STUDY TEXT

-------

Even though the Pakistani Taliban offshoot, Jamaat-ul-Ahrar, quickly said the suicide bombing specifically targeted Christians, President Obama's State Department only condemned the deaths of "innocent civilians," as if this is just another in a long line of random assaults. Because the terrorists also described the attack as an example of government weakness, somehow Christian deaths were treated as subordinate collateral damage.

Further muddying the issue, Democratic presidential frontrunner Hillary Clinton tossed the bombings into the catch-all bin of terrorism that the world must "confront and defeat." In contrast, Republican presidential candidates in the US's wacky primary election season, including the bombastic Donald Trump, saw fit to mention the deaths of Christians as a significant part of the action.

The New York Times, for its part, seemed to resist the idea that Christians were targeted.

The fact is, attacks on Christians and other religious minorities are not just an incidental part of a terrorist campaign to upend hated governments--in this case, the Pakistani authorities--by showing them to be unable to protect their citizens. They are instead integral to the effort by radicals to purify Sunni Islamic societies by eliminating non-Sunni Muslim influences.

Among the key practitioners are the Taliban in Pakistan, the Islamic State in Iraq and Syria (ISIS), the Nusra Front in Syria, Boko Haram in Nigeria and ultra-conservative Salafi and Wahhabi Sunni Muslim sects in Egypt and elsewhere.

In their view, Christians have no place in the Islamic world and their communities must be destroyed. This is a departure, of course, from old traditions of Islamic tolerance enshrined in doctrines that say Christians, as "People of the Book" (theoretically including Jews), can live among Muslims, although under onerous, restrictive conditions.

-------

(Saved data entries)
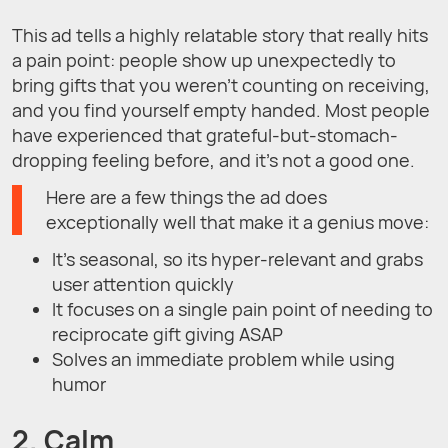
This ad tells a highly relatable story that really hits
a pain point: people show up unexpectedly to
bring gifts that you weren’t counting on receiving,
and you find yourself empty handed. Most people
have experienced that grateful-but-stomach-
dropping feeling before, and it’s not a good one.
Here are a few things the ad does
exceptionally well that make it a genius move:
It’s seasonal, so its hyper-relevant and grabs
user attention quickly
It focuses on a single pain point of needing to
reciprocate gift giving ASAP
Solves an immediate problem while using
humor
2. Calm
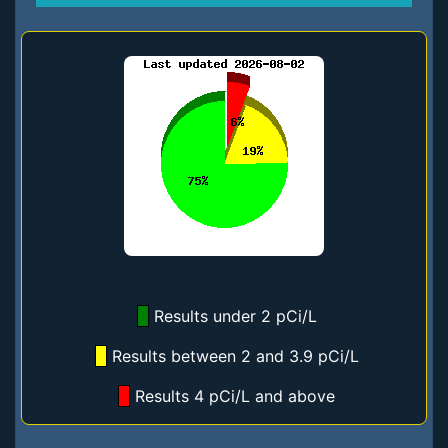
Results under 2 pCi/L
Results between 2 and 3.9 pCi/L
Results 4 pCi/L and above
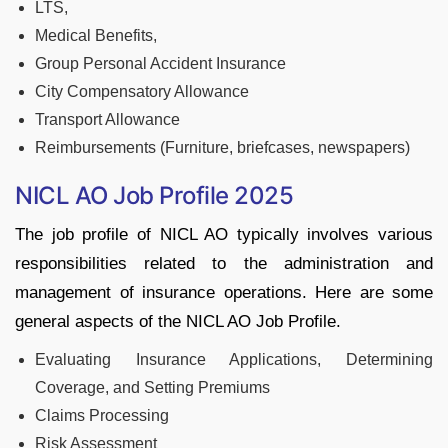
LTS,
Medical Benefits,
Group Personal Accident Insurance
City Compensatory Allowance
Transport Allowance
Reimbursements (Furniture, briefcases, newspapers)
NICL AO Job Profile 2025
The job profile of NICL AO typically involves various
responsibilities related to the administration and
management of insurance operations. Here are some
general aspects of the NICL AO Job Profile.
Evaluating Insurance Applications, Determining
Coverage, and Setting Premiums
Claims Processing
Risk Assessment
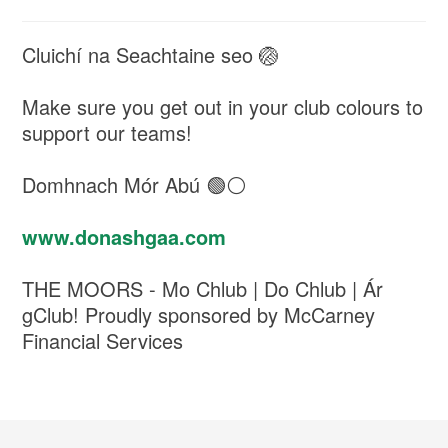
Cluichí na Seachtaine seo 🏐
Make sure you get out in your club colours to
support our teams!
Domhnach Mór Abú 🟢⚪️
www.donashgaa.com
THE MOORS - Mo Chlub | Do Chlub | Ár
gClub! Proudly sponsored by McCarney
Financial Services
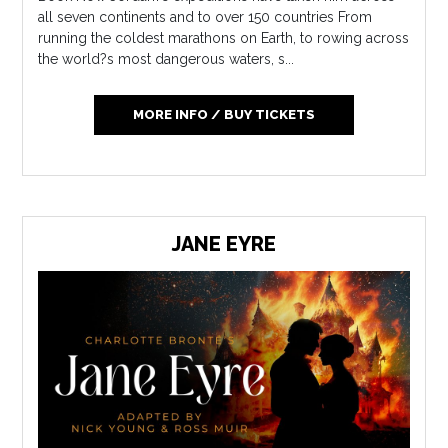
all seven continents and to over 150 countries From
running the coldest marathons on Earth, to rowing across
the world?s most dangerous waters, s...
MORE INFO / BUY TICKETS
JANE EYRE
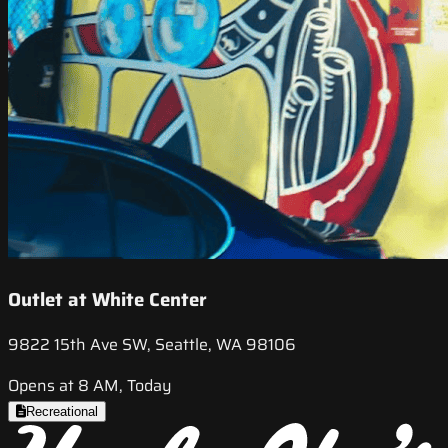
Outlet at White Center
9822 15th Ave SW, Seattle, WA 98106
Opens at 8 AM, Today
Recreational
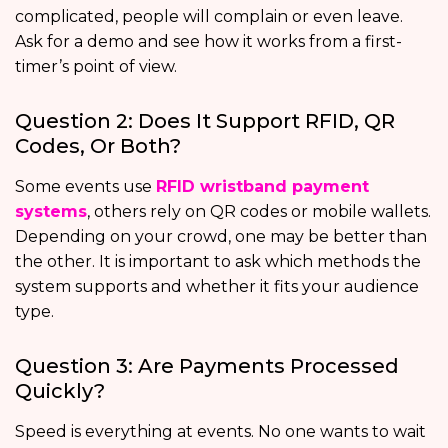
complicated, people will complain or even leave.
Ask for a demo and see how it works from a first-
timer’s point of view.
Question 2: Does It Support RFID, QR
Codes, Or Both?
Some events use
RFID wristband payment
systems
, others rely on QR codes or mobile wallets.
Depending on your crowd, one may be better than
the other. It is important to ask which methods the
system supports and whether it fits your audience
type.
Question 3: Are Payments Processed
Quickly?
Speed is everything at events. No one wants to wait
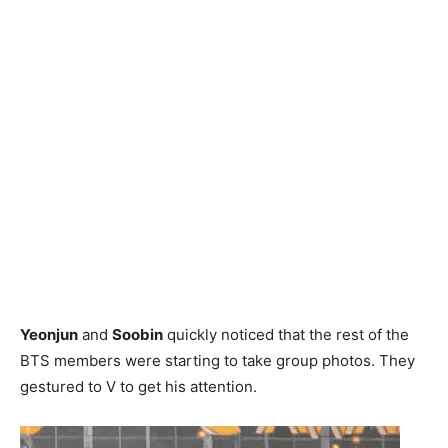
Yeonjun
and
Soobin
quickly noticed that the rest of the
BTS members were starting to take group photos. They
gestured to V to get his attention.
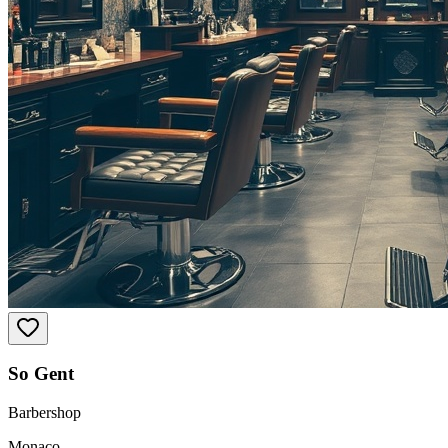
So Gent
Barbershop
Monaco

-------

WRITTEN TASK 1
Retype the stretch of the passage on terrorist attacks against Christians from "The New York" through "Egypt and elsewhere.".
WRITTEN TASK 2
Write a continuation of the passage on terrorist attacks against Christians, picking up after its final sentence.

ANSWER 1
The New York Times, for its part, seemed to resist the idea that Christians were targeted.

The fact is, attacks on Christians and other religious minorities are not just an incidental part of a terrorist campaign to upend hated governments--in this case, the Pakistani authorities--by showing them to be unable to protect their citizens. They are instead integral to the effort by radicals to purify Sunni Islamic societies by eliminating non-Sunni Muslim influences.

Among the key practitioners are the Taliban in Pakistan, the Islamic State in Iraq and Syria (ISIS), the Nusra Front in Syria, Boko Haram in Nigeria and ultra-conservative Salafi and Wahhabi Sunni Muslim sects in Egypt and elsewhere.

ANSWER 2
But as far back as 2007, the Islamic State in Iraq, forerunner of ISIS, issued a series of ideological guidelines for jihad. Among them was an unprecedented cancellation of traditional tolerance for Christians:

"We believe that the factions of the People of the Book, and those of their ilk such as the Sabeans [a small Gnostic sect] and others are today, in the Islamic State, a people of war not enjoying a status of protection."

And where do dead Muslim picnickers in Lahore fit in? Under contemporary jihad, real Muslims should not be rubbing shoulders with infidel Christians at all. So if they get blown up on Easter, so be it.

Al-Qaeda, the terror group founded by Osama bin Laden, has long regarded Christians as a danger to Muslims. Al-Qaeda writer Ali al-Aliyani only accepted the idea of tolerance so long as it was "clothed in humiliation and submissiveness." Degenerate Christian practices must be kept away from Muslims. He insisted on forbidding Christians from "openly proclaiming their religions and forbidding them from involving themselves with interest (on loans), fornication, or other things. . . ."

Al-Aliyani expressed no ambiguity about the eventual solution: "O Allah, destroy the Jews, the Christians, and the polytheists, and whoever has befriended them or helped them in any way against your servants the believers."

Al-Qaeda's ISIS cousins said Christians, by their very existence, pose a danger to Muslims. In Syria during 2011, chief radical ideologue Mustafa Abdul Qadir Set-Mariam--known as Abu Musab al-Suri--partly justified jihad against the Bashar Assad government in Syria to stop efforts by the Bashar al-Assad government to make relations between Muslims and infidels "normal" while expunging "hatred for Jews and Christians...from Muslim hearts."

Needless to say, Shiite Muslims and other Islamic sects are even more despised, as they lack even the nominal protection as People of the Book. In Pakistan, attacks on Shiites and their places of worship are commonplace, especially during Shia religious festivals.

And after these religions and sects are suppressed, what then? Well, errant Sunnis need to be re-educated. Sufis, a large Sunni branch of Islam, is under threat from the radicals--the Islamic State has destroyed Sufi shrines in both Iraq and Syria. Liberal Muslims--those who believe that Islamic practices ought to be brought up to date--are next in line for suppression. Demands that men wear beards and women cover themselves head to foot are only the first steps in totalitarian control of Muslim lives. In Mosul, under Islamic State occupation since 2014, Sunnis who opposed the jihadists have been summarily executed and women raped in a reign of terror. That was after the expulsion of all the town's Christians.

Recently, the Obama Administration acknowledged that Christians in Iraq, along with the smaller Yazidi minority, face genocide. In the same breath, the administration said it would do nothing about it, and now it is back to denying that religious intolerance has nothing to do with the latest attack in Pakistan.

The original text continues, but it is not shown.